In einigen Verhandlungen bei der Schlichtungsstelle Braunkohle hatten sich Unstimmigkeiten bezüglich der Begleitung von Antragstellern in Schlichtungsverhandlungen ergeben.

Die Schlichtungsordnung spricht zu dieser Situation von "juristischer oder sachkundiger" Unterstützung. Vom Geist einer Schlichtung her ist für den "normalen" Bürger dort selbstverständlich, dass auch beides erfolgen kann: juristische und sachkundige Unterstützung. Denn das eine ersetzt bekanntlich nicht das andere.

Von Seiten RWE wurde aber eine Interpretation herangezogen, dass nur eine Person als Unterstützung für den Antragsteller möglich sei.

Das hat der Regierungspräsident von Arnsberg als Dienstherr der Bergbehörde jetzt erfreulich spontan geklärt.

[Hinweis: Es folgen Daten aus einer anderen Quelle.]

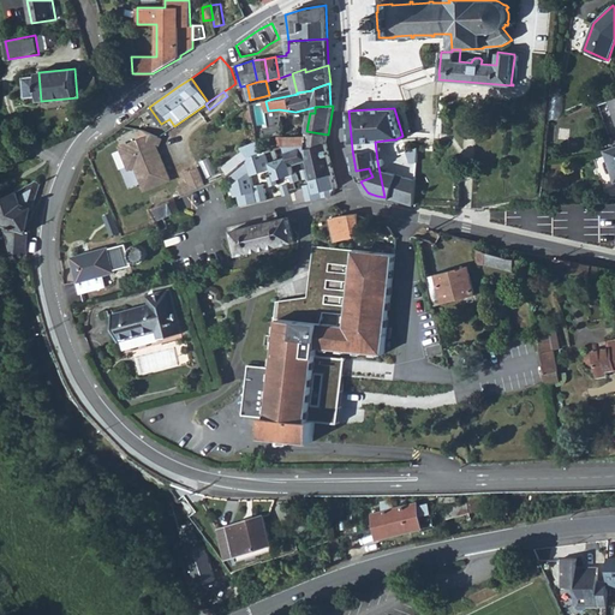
[(306,150),(327,144),(327,143),(328,135),(306,131),(306,136),(306,148),(306,150)]
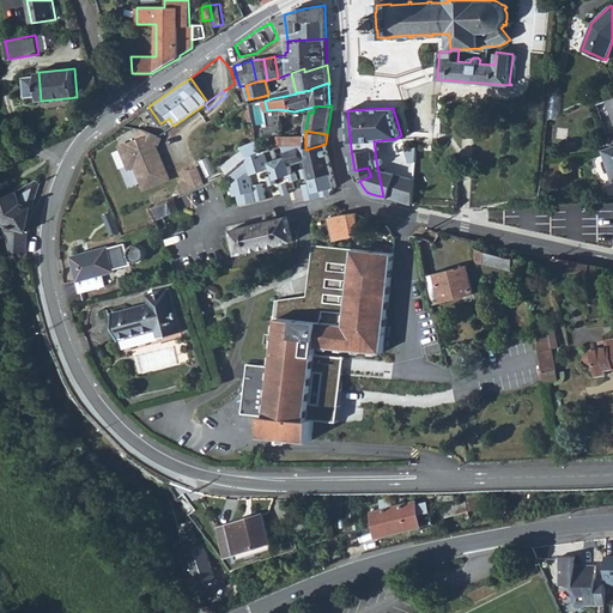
[(286,151),(305,147),(305,135),(280,137),(284,145),(286,151)]
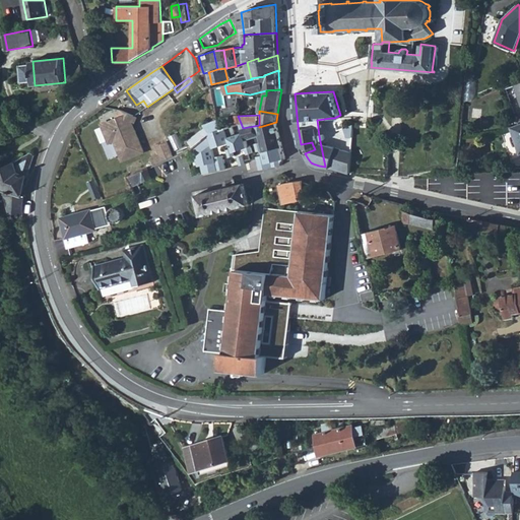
[(206,127),(210,133),(212,132),(221,129),(219,119),(204,125),(206,127)]
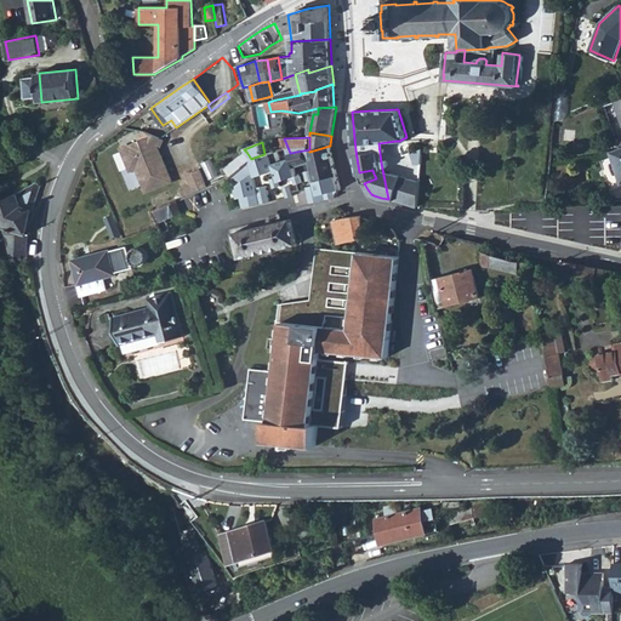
[(336,167),(334,155),(330,146),(309,152),(309,149),(290,153),(288,147),(269,153),(265,154),(254,158),(251,159),(249,161),(243,166),(231,176),(235,184),(234,188),(237,199),(240,198),(243,208),(271,201),(267,184),(257,187),(255,177),(275,170),(278,177),(271,178),(274,188),(281,186),(280,181),(292,177),(295,184),(303,182),(300,174),(297,175),(295,167),(311,161),(313,170),(305,171),(307,181),(315,178),(317,184),(306,187),(311,203),(337,197),(337,195),(339,193),(340,192),(340,191),(341,189),(339,177),(336,167)]
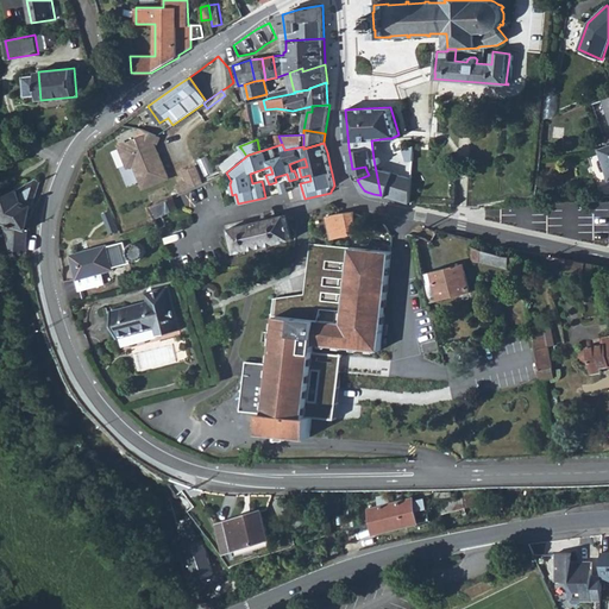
[(402,150),(405,168),(412,167),(413,146),(405,149),(402,150)]
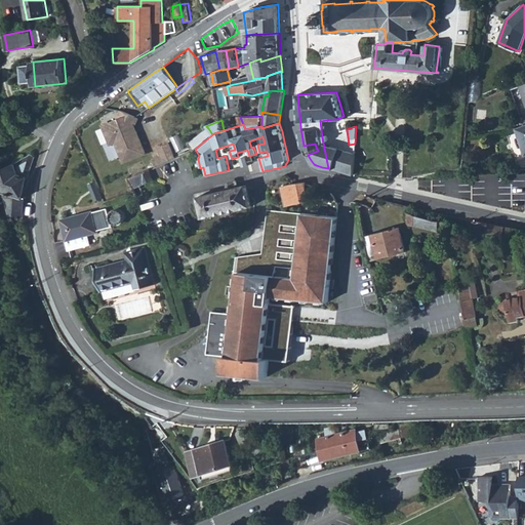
[(190,143),(195,149),(205,140),(210,136),(212,134),(208,128),(190,143)]
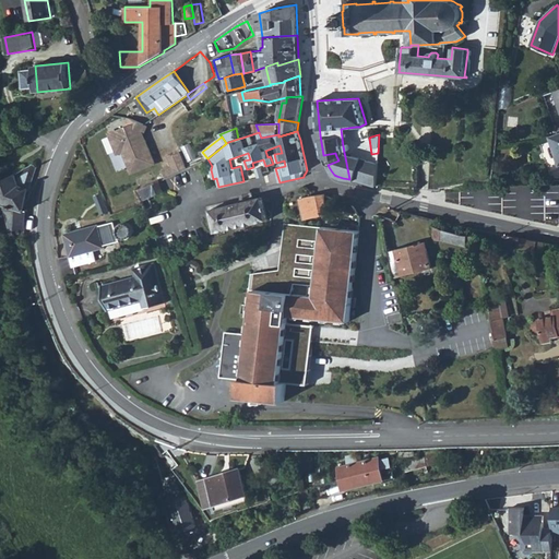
[(149,146),(151,151),(162,143),(159,139),(149,146)]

In der letzten Sitzung des Unterausschusses Bergbausicherheit in Dortmund war für RP Vogel ganz klar, dass selbstverständlich beides möglich sein muss: juristische und sachkundige Unterstützung. Der LVBB  hatte als ständiger Sachverständiger auf die Problematik hingewiesen.

Es bleibt zu hoffen, dass in zukünftigen Verhandlungen nicht wieder unsäglicher Diskussionsbedarf zu dieser Frage angemeldet wird und auch der Vorsitzende als "Herr des Verfahrens" auf die entsprechende Umsetzung drängt.

Übrigens: Bei der Schlichtungsstelle für den Steinkohlenbergbau ist noch nie(!) die Anzahl von Begleitpersonen eines Antragstellers hinterfragt worden!